After Easter last spring, the Easter lily we bought had run its course and it was set outside the garage to be disposed.
It stayed there a few days and I did not like the idea of treating it like so much trash so I planted it in a corner of our garden.
I admire all green plants, even weeds, for their determination to grow. They seem to be asking, “Just give me a chance to get my roots established in the soil with a little water and I can take care of everything else.”
The lily took hold in the soil and I mowed around it this summer, watching the familiar pointed green leaves grow and thrive.
A week ago, it bloomed and there were two more buds in place telling us it was only a few days more when we would see it in the form we saw it last spring.
My wife put a photo of it on Facebook and asked for comments.
Most of the comments spoke in wonder about the Easter lily blooming in the fall.
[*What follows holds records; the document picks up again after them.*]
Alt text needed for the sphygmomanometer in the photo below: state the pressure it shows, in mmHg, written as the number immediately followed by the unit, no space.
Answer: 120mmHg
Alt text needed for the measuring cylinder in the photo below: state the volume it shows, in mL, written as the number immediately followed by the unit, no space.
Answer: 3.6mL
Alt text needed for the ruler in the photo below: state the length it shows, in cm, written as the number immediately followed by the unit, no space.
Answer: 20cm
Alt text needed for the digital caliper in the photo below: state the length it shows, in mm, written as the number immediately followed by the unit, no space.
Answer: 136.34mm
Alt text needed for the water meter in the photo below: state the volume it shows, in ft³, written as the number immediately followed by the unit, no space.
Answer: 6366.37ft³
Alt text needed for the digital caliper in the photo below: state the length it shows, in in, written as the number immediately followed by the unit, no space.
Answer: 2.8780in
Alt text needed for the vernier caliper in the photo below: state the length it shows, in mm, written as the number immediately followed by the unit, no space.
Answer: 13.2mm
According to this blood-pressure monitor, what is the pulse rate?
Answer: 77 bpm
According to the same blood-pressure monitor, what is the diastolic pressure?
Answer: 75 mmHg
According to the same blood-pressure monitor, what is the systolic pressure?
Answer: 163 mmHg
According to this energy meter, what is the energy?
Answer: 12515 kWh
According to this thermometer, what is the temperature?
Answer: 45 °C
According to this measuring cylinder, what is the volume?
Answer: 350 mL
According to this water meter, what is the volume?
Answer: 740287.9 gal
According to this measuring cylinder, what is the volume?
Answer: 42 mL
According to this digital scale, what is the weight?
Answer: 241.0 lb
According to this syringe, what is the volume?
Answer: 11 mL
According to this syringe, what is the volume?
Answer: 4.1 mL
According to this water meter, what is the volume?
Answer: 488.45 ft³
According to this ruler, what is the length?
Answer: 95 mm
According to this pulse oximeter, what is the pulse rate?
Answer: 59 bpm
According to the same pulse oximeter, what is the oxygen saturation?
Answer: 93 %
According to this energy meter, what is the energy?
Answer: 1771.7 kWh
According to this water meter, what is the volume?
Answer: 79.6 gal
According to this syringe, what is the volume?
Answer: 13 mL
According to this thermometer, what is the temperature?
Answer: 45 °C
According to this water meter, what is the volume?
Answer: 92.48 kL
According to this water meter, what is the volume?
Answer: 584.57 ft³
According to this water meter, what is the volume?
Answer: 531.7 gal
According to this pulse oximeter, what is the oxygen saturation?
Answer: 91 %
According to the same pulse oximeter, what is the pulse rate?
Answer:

That is, until a friend of ours who loves gardening and flowers said that the lily was forced to bloom last spring and lilies, when left to their own, normally bloom in the late summer like many flowers.
That brought an end to the oohing and ahhing.
I had thought that Easter lilies were supposed to bloom in the spring so this was news to me.
It does show a lesson to us humans living on this earth.
We like to think the earth was put here for us and everything that happens is for us.
Climate events are translated into catastrophes saying it has not been that wet, dry, hot, or cold since once or twice back in whatever the year it was.
Then there is no explanation of what was happening during the former record when that extreme event happened; only that this is a potential calamity and something must be done now.
We humans think of the earth or the weather in terms of a person’s life span when both the earth itself and its accompanying weather have millions of years of cycles.
We get alarmed when there are bad events.
Shouldn’t we be alarmed when there are good events such as the delayed hurricane season we are now experiencing? Let’s find someone or something to blame for those good events too.
We give human characteristics to inanimate things such as calling the planet Mother Earth and saying it is a living planet.
The earth is not life; it supports life, but only because of the heat and energy received from the sun.
Without the sun, earth would be another planet where life forms, that we probably would not recognize, from other planets would come here in search of life, intelligent or otherwise.
You can put in your own joke about Washington, D.C., here.
We humans certainly have a responsibility to use wisely the resources we have, be it those from the earth or our own abilities and intelligence.
So rather than living from calamity to calamity, we would be wiser if we stopped, took a deep breath, and looked at everything as it is, not what we believe it is supposed to be.
The Easter lily is telling us, “I will bloom in spring and that is on you. Let me be a lily and come admire my blossoms late each summer and that is on me.”